Photo: Berlinale
by Selina Lee Film

Strike or Die | Jonathan Rescigno

March 3, 2020

Using the infamous Lorraine, France coal miner strike of 1995 as a launchpad for his debut feature, Strike or Die director Jonathan Rescigno explores various meanings of the word “strike” while drawing a line between the class struggle of the miners and its legacy within the region and its inhabitants. Lorraine, Rescigno’s hometown, produced upwards of 60 million tons of coal, but  rather than compete with cheaper foreign exports, the industry shut down in 2004. Grainy footage of the striking workers, whose masks, helmets, and homemade blockades evoke more contemporary protest imagery, from Hong Kong to Venezuela, is interspersed with loosely connected stories set in present-day Lorraine.
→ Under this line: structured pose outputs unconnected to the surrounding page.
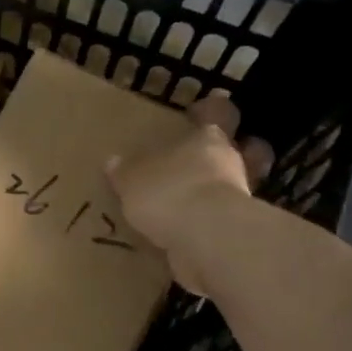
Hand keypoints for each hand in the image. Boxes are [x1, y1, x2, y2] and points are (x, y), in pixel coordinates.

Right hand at [105, 96, 271, 295]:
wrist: (207, 240)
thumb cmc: (170, 193)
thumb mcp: (133, 179)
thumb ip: (125, 172)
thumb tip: (113, 162)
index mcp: (208, 138)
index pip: (218, 113)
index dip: (211, 110)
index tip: (200, 111)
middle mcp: (230, 163)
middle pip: (235, 150)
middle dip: (219, 155)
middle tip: (196, 162)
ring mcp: (239, 199)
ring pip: (230, 187)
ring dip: (214, 193)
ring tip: (188, 203)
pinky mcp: (236, 233)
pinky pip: (220, 222)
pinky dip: (208, 225)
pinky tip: (186, 233)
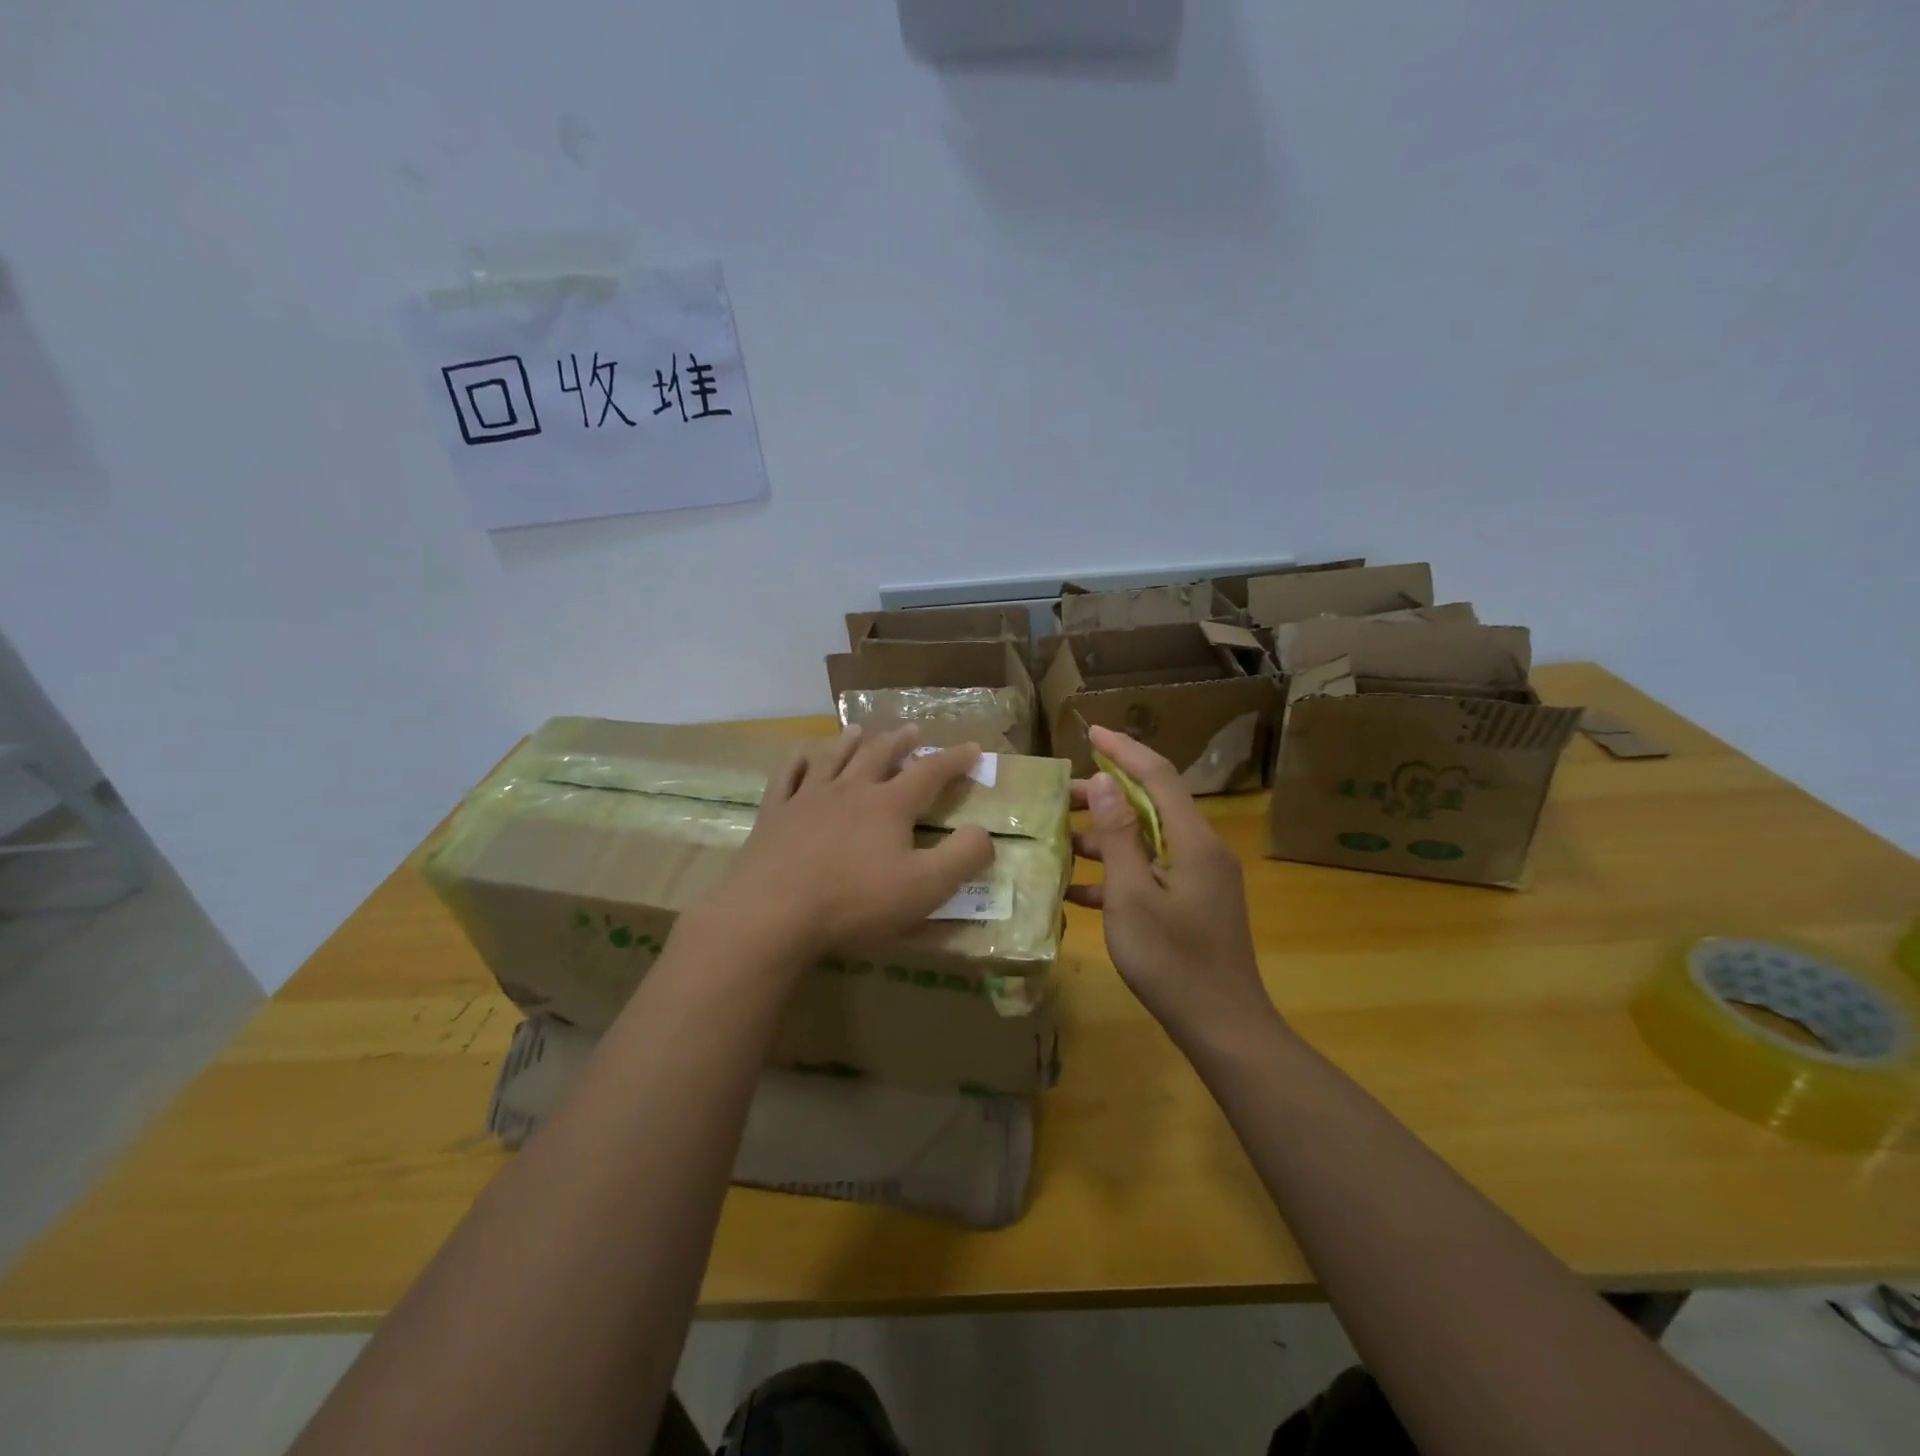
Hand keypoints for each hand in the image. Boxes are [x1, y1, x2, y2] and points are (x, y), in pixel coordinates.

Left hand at [715, 726, 994, 962]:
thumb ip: (963, 857)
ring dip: (850, 742)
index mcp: (889, 805)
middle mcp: (850, 790)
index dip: (954, 759)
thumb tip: (983, 832)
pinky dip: (796, 763)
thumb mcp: (925, 887)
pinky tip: (799, 756)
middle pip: (878, 755)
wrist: (772, 914)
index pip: (930, 772)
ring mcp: (807, 799)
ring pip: (833, 758)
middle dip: (900, 742)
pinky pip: (786, 778)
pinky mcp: (774, 815)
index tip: (972, 747)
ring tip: (859, 730)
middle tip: (912, 730)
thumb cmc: (854, 902)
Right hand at [1067, 725, 1279, 1045]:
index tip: (1091, 734)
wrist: (1223, 1028)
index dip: (1125, 750)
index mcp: (1192, 841)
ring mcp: (1197, 879)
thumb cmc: (1173, 962)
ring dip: (1105, 837)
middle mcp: (1200, 850)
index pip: (1158, 776)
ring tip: (1059, 837)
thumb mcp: (1133, 896)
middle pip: (1151, 806)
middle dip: (1105, 796)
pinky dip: (1116, 874)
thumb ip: (1118, 836)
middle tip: (1059, 797)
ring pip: (1146, 841)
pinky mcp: (1191, 904)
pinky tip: (1075, 889)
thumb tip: (1104, 782)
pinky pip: (1149, 874)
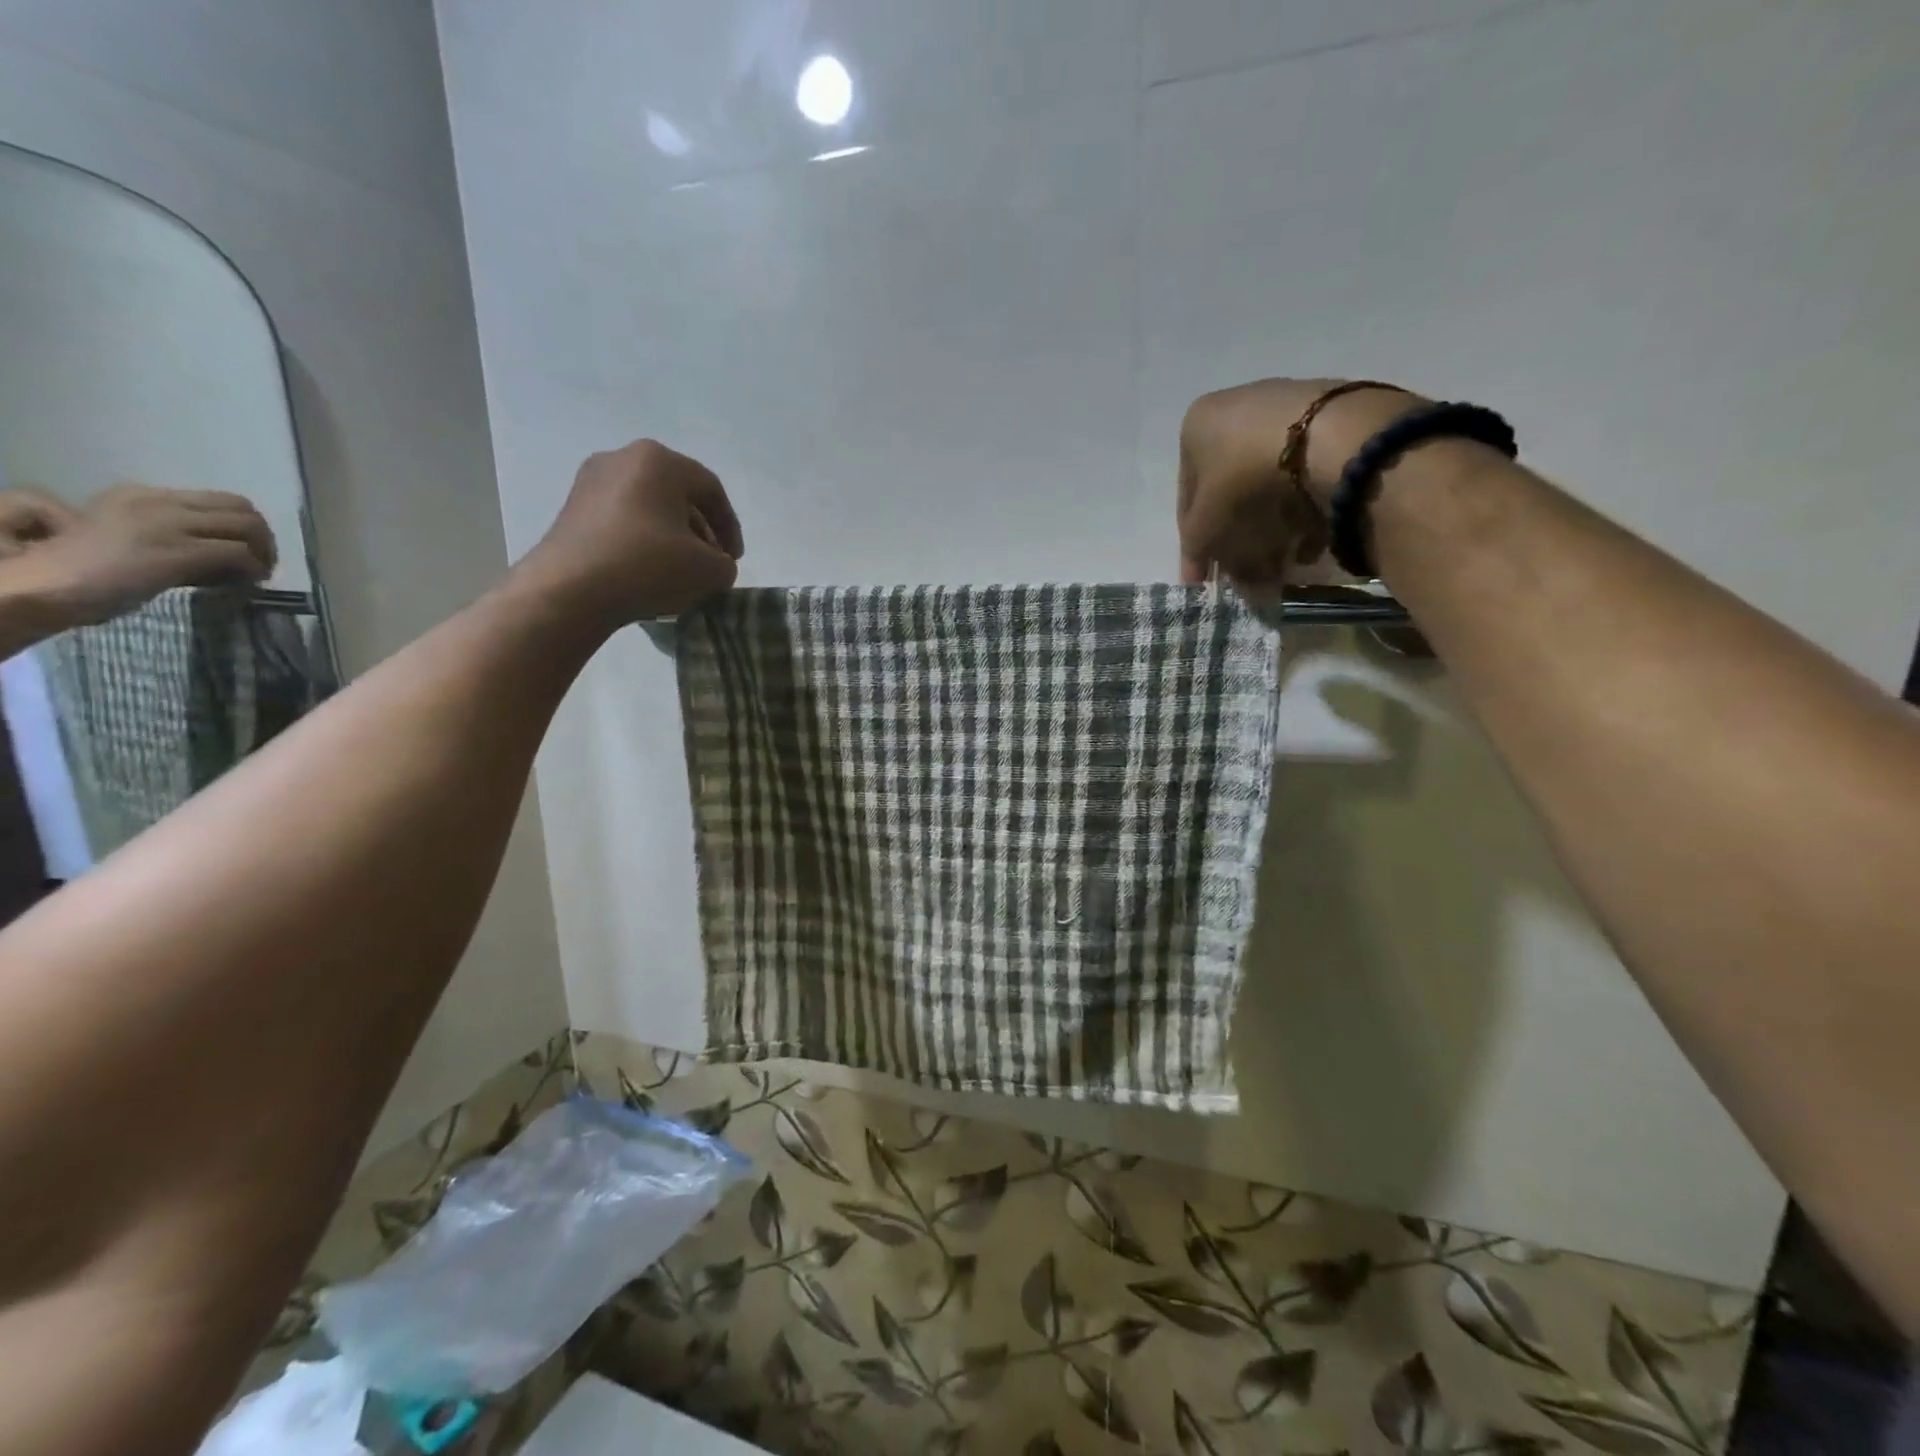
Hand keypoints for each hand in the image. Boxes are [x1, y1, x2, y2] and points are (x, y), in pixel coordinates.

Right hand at [3, 483, 275, 629]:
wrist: (45, 583)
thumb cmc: (83, 568)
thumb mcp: (129, 536)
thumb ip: (171, 534)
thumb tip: (220, 553)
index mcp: (143, 495)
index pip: (219, 500)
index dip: (243, 527)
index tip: (247, 551)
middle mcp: (158, 502)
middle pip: (243, 509)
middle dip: (263, 538)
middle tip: (261, 564)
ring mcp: (168, 524)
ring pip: (248, 527)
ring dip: (263, 553)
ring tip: (256, 575)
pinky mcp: (178, 550)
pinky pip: (238, 554)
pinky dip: (253, 570)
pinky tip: (247, 584)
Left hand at [518, 439, 743, 625]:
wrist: (571, 590)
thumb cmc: (648, 566)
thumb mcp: (710, 570)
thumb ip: (725, 564)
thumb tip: (713, 563)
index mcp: (659, 460)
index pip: (711, 489)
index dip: (730, 527)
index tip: (734, 560)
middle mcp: (622, 458)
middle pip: (677, 494)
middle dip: (700, 530)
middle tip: (710, 563)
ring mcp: (591, 481)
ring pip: (649, 507)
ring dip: (672, 536)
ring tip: (680, 570)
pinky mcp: (572, 508)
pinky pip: (622, 519)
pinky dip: (642, 540)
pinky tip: (647, 571)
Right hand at [1177, 378, 1420, 587]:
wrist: (1333, 440)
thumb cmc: (1245, 481)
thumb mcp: (1205, 527)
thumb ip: (1199, 552)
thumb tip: (1212, 573)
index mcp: (1197, 425)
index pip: (1188, 499)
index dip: (1194, 548)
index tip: (1203, 581)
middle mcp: (1237, 407)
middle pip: (1231, 492)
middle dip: (1239, 540)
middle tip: (1249, 577)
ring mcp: (1287, 407)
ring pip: (1269, 485)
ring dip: (1273, 530)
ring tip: (1285, 564)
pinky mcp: (1333, 416)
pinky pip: (1307, 475)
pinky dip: (1306, 509)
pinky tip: (1313, 542)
The most compelling of these concerns a middle-aged boxing coach who trains a class of mostly African and Arab immigrants; as a teenage boy notes, his grandfather was a miner because “they needed a workforce.” The boxers’ exhausted, sweat-drenched bodies carry on the legacy of the shuttered mines: the semi-sacred idea that grueling physical toil — labor in the truest sense — is its own reward.

The boxing gym is a place where the older and younger generation, nationals and immigrants alike, can achieve a common goal and fight versions of the same battle. It’s a literal representation of the “fight or flight” impulse, one that mirrors the dilemma of the city’s youth: stay and carve out a livelihood in a declining, deindustrialized city or leave for the unknown. France has a history of miner strikes dating to the late 19th century, and coal miners remain a potent national symbol of workers’ rights and class solidarity. But less than thirty years after the 1995 protest, which resulted in an unprecedented benefits and retirement package for miners, a municipal museum has castrated and sanitized its destructive force, omitting all traces of conflict. It instead opts to “bear witness,” per the museum guide, a former miner who is quick to pivot from armed protest to the relatively peaceful tactic of strategic walkouts. In a surreal scene, a priest, flanked by employees holding pickaxes, blesses the museum and delivers a sermon that hinges on the idea of protest as a vehicle for preserving dignity. For the miners, boxers, and other characters in Rescigno’s film, the human dignity earned through hard, honest work is bitterly won, violently guarded, and almost always a double-edged sword.


Published as part of Berlin International Film Festival 2020 | Dispatch 3.